En 2006, la musicienne, déjà bien intégrée à la scène locale, décide de tout plaquer, l’appart’, le chéri et le petit chien, pour prendre son envol pour Paris. « Après avoir été hébergée chez un couple de Français, j’ai pu prendre mon indépendance : un studio minuscule au septième étage sans ascenseur, mais avec vue sur la tour Eiffel. J’ai fait tous les petits boulots, nounou, femme de ménage, aide à personnes âgées, et beaucoup de chapeaux dans le métro. Je n’étais pas la seule : on était 500 000 dans la même situation. »

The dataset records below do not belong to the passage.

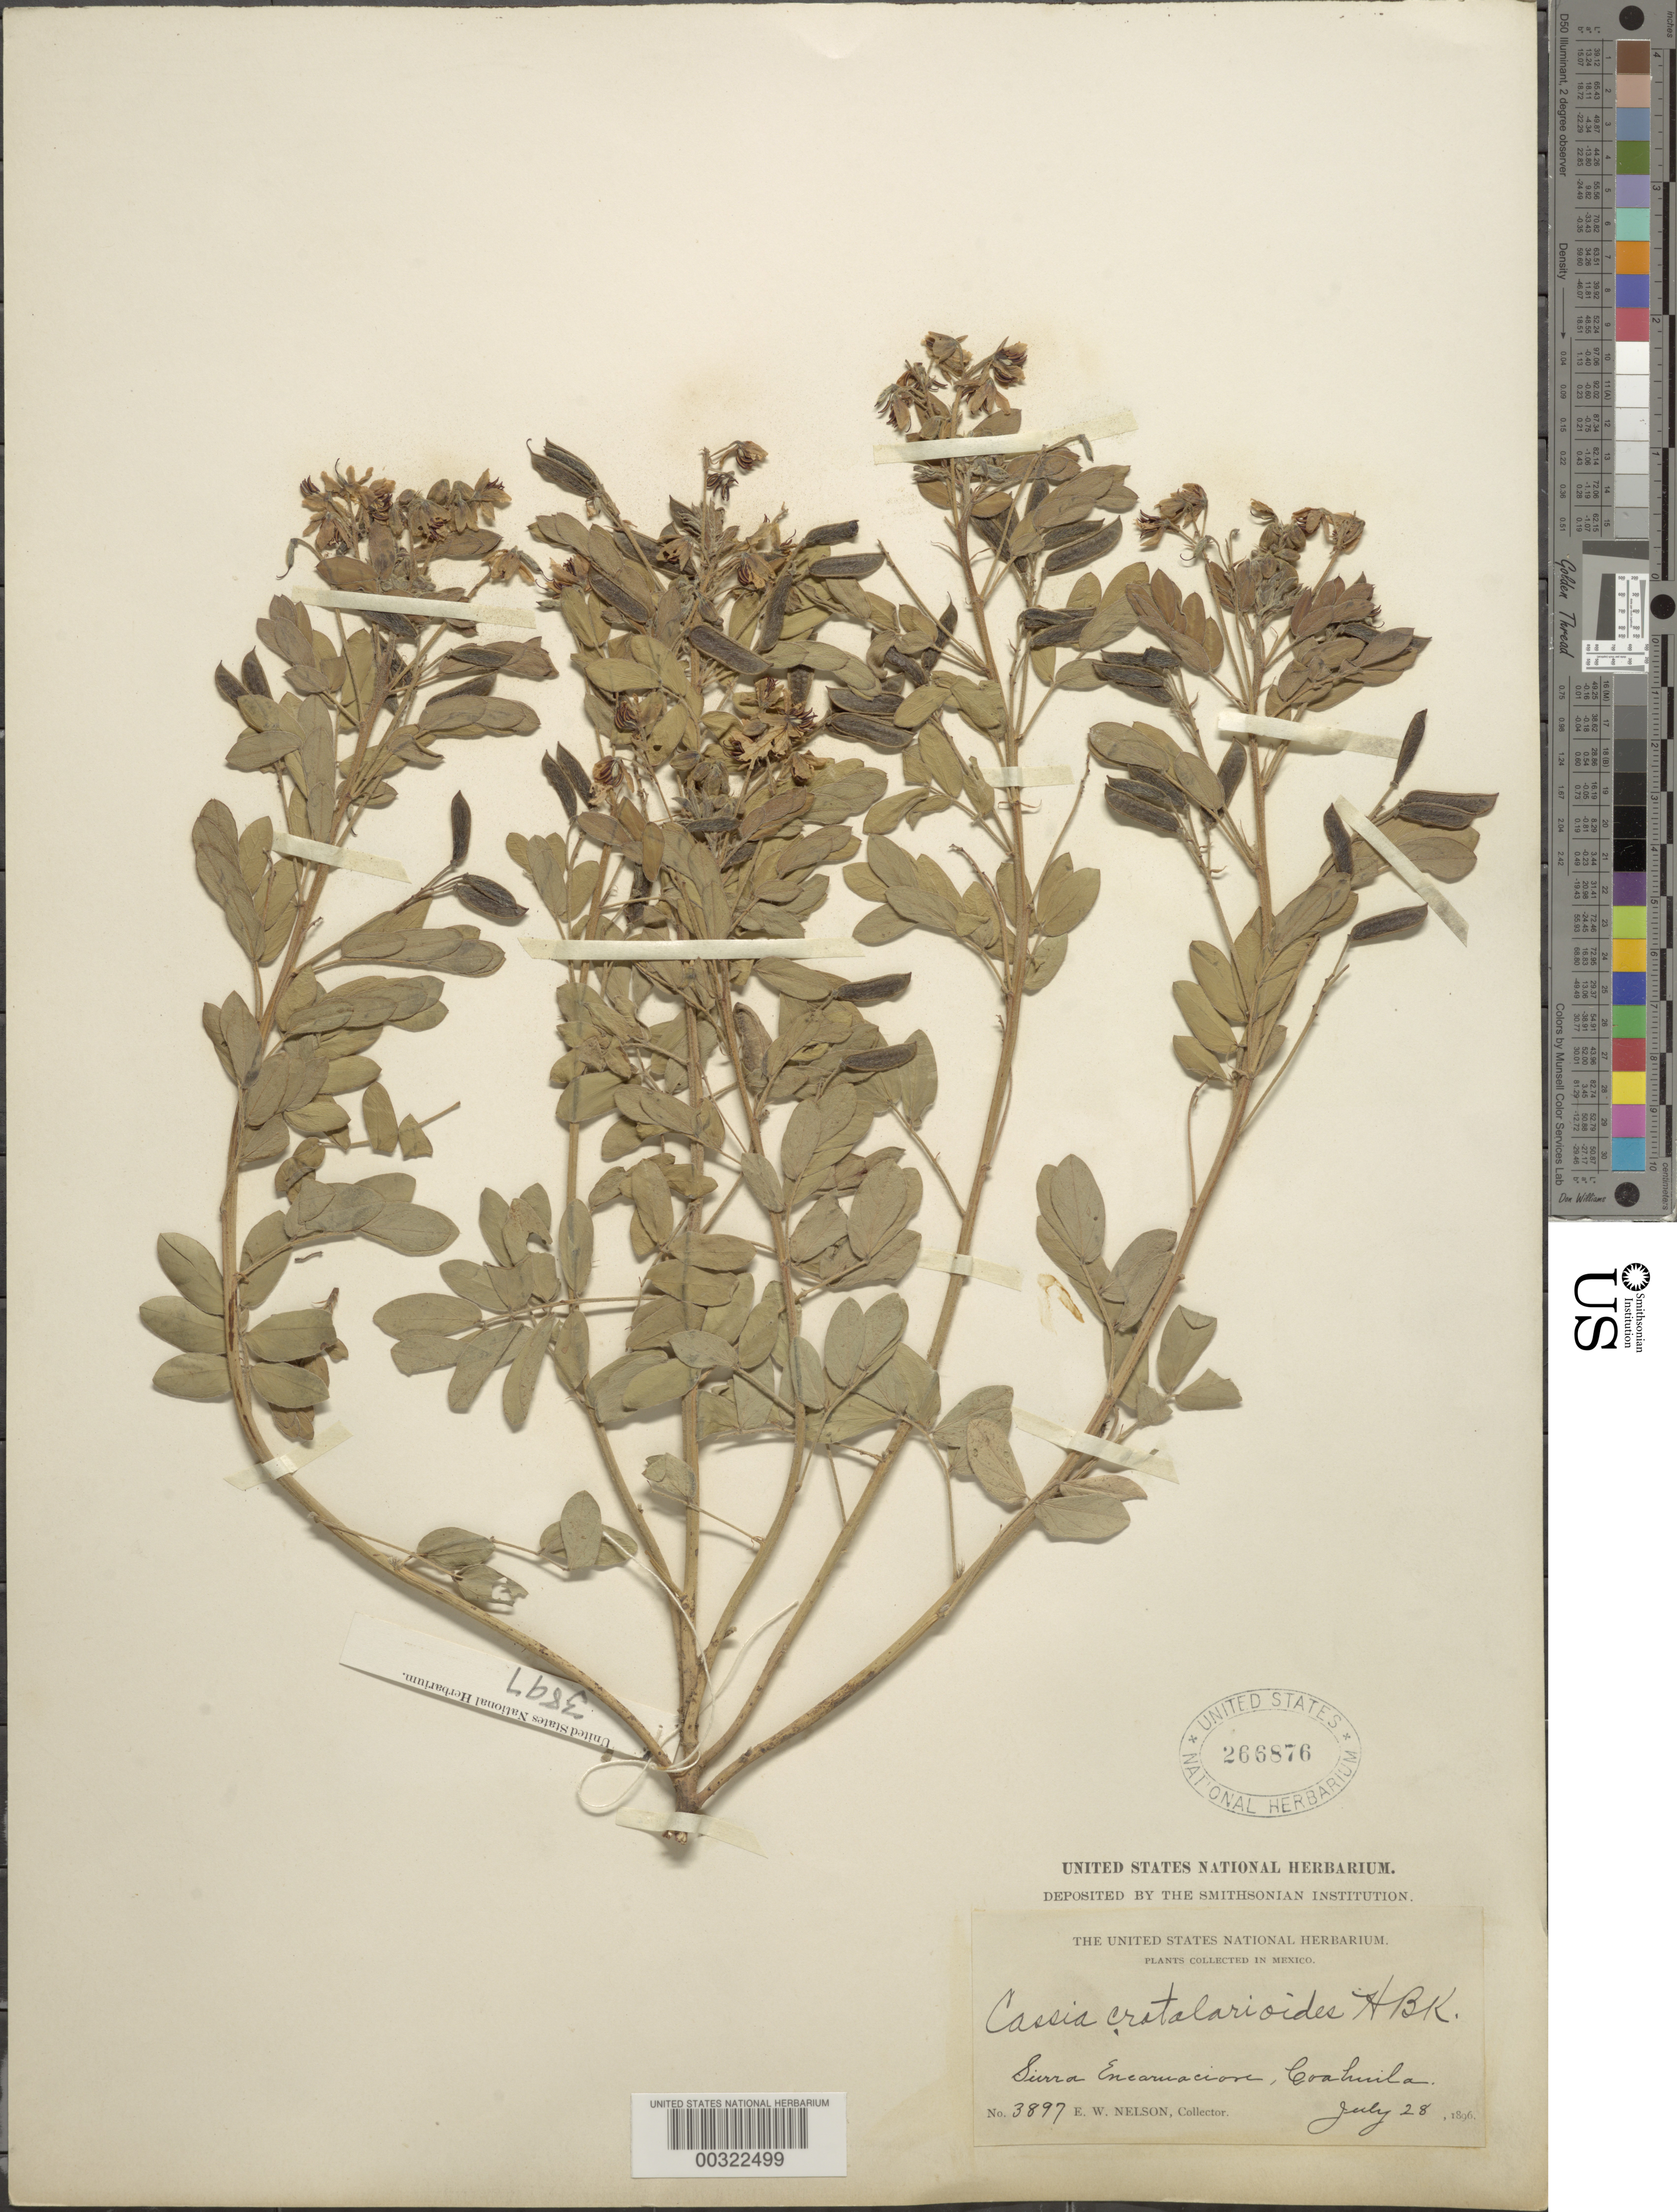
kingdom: Plantae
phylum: Tracheophyta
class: Magnoliopsida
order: Fabales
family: Fabaceae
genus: Senna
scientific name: Senna crotalarioides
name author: (Kunth) H.S. Irwin & Barneby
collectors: E. W. Nelson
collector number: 3897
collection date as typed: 28 Jul 1896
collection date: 1896-07-28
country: Mexico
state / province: Coahuila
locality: Sierra Encarnacion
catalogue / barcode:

À l’heure où elle remplit des Olympia avec sa « bossa muffin » mélangeant rap, reggae, forró ou samba en un joyeux cocktail qui ne sonne en rien de manière artificielle, Flavia Coelho, du haut de ses 44 ans, se remémore aussi celles qui l’ont élevée dans ce quartier de São Gonçalo où il serait trop dangereux aujourd’hui de s’aventurer. « Bien loin du mythe de la Girl from Ipanema, ce sont toutes ces femmes venues du Nordeste qui ont fait le sud-est du Brésil en gardant les enfants, en étant aux fourneaux. Je ne suis pas journaliste : en tant que musicienne, mon engagement se réduit à raconter le monde à travers des tableaux de vie. Bouger, pour les peuples tiers-mondistes, c’est une manière de se battre contre la souffrance et la morosité du quotidien. » Mieux que la gigue, la ginga.
En concert le 23 août à Luzarches, le 27 septembre à Rouen et le 12 mars 2025 à l’Olympia.